# Exercise data
════════════════════

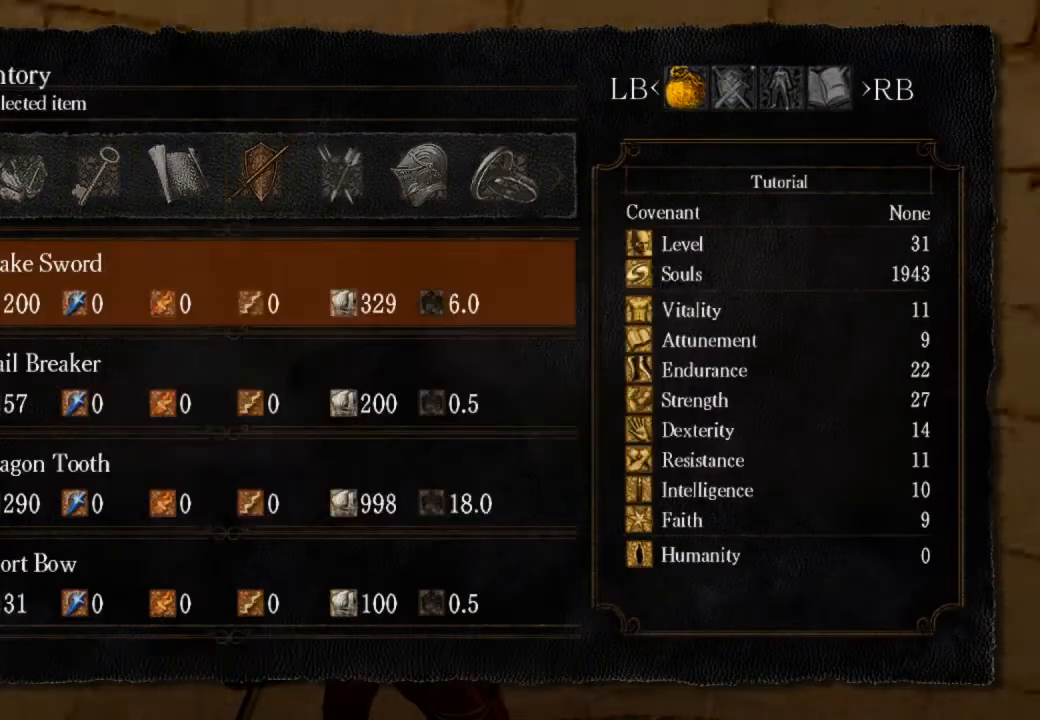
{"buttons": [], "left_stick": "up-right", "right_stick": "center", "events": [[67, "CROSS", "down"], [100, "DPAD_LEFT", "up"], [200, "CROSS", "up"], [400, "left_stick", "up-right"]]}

════════════════════

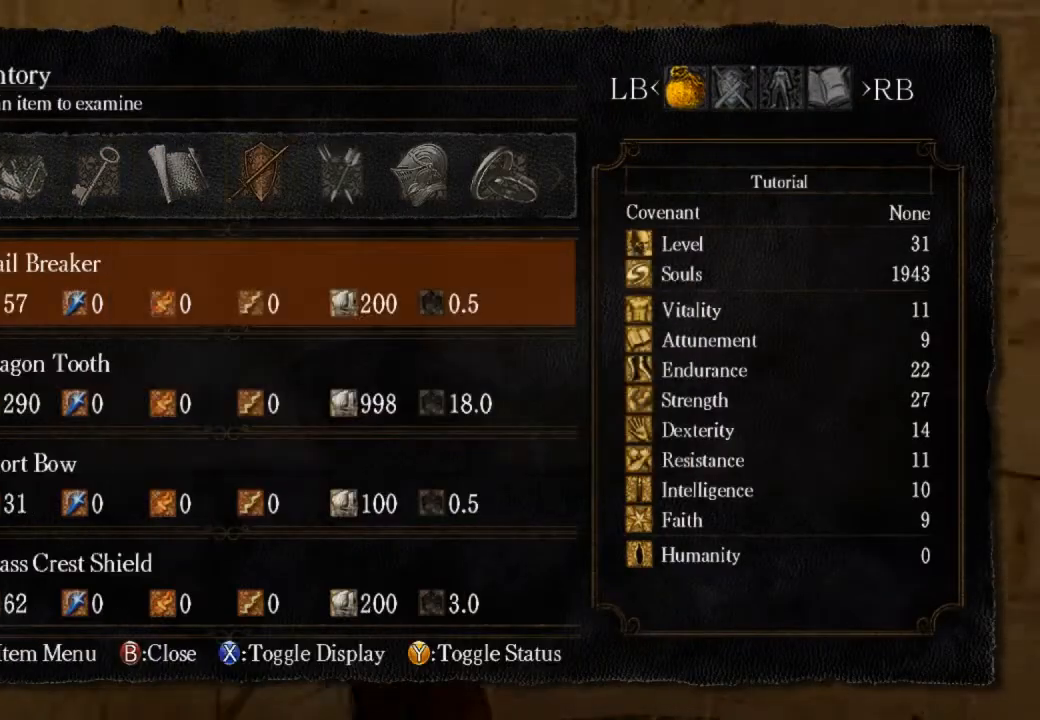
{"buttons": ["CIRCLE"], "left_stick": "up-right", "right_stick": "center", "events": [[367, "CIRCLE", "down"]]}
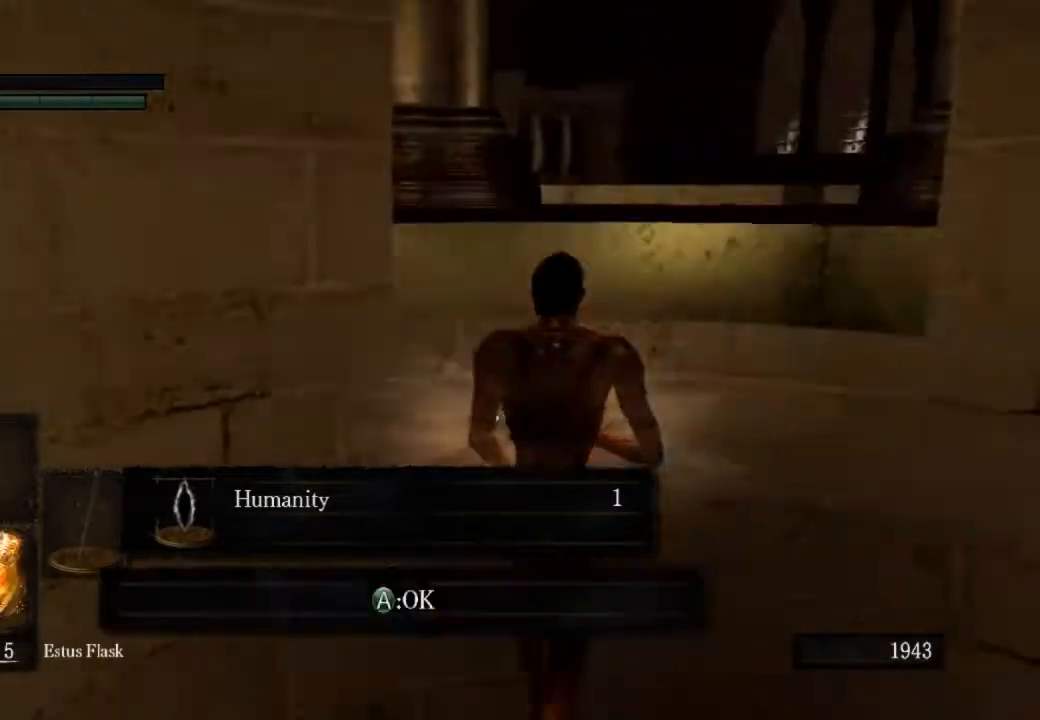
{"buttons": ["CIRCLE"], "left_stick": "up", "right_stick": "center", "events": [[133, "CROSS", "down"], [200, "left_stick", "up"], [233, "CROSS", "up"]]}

════════════════════

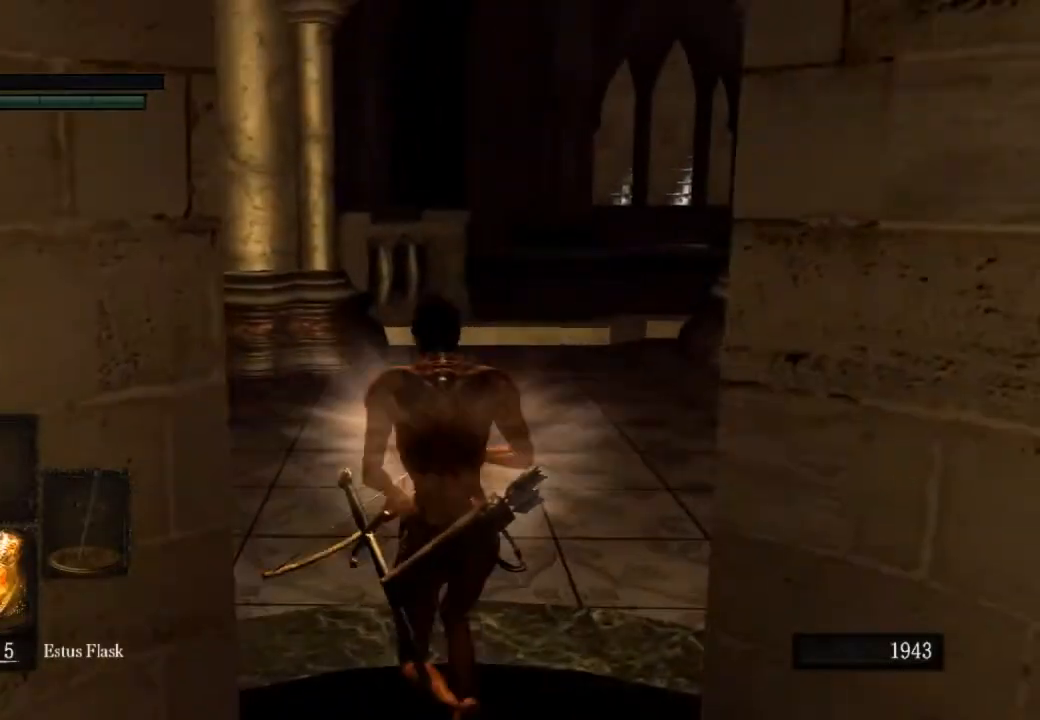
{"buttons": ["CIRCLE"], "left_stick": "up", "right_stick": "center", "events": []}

════════════════════

Within the listing above, copy each line that has the string "CROSS".

{"buttons": [], "left_stick": "up-right", "right_stick": "center", "events": [[67, "CROSS", "down"], [100, "DPAD_LEFT", "up"], [200, "CROSS", "up"], [400, "left_stick", "up-right"]]}
{"buttons": ["CIRCLE"], "left_stick": "up", "right_stick": "center", "events": [[133, "CROSS", "down"], [200, "left_stick", "up"], [233, "CROSS", "up"]]}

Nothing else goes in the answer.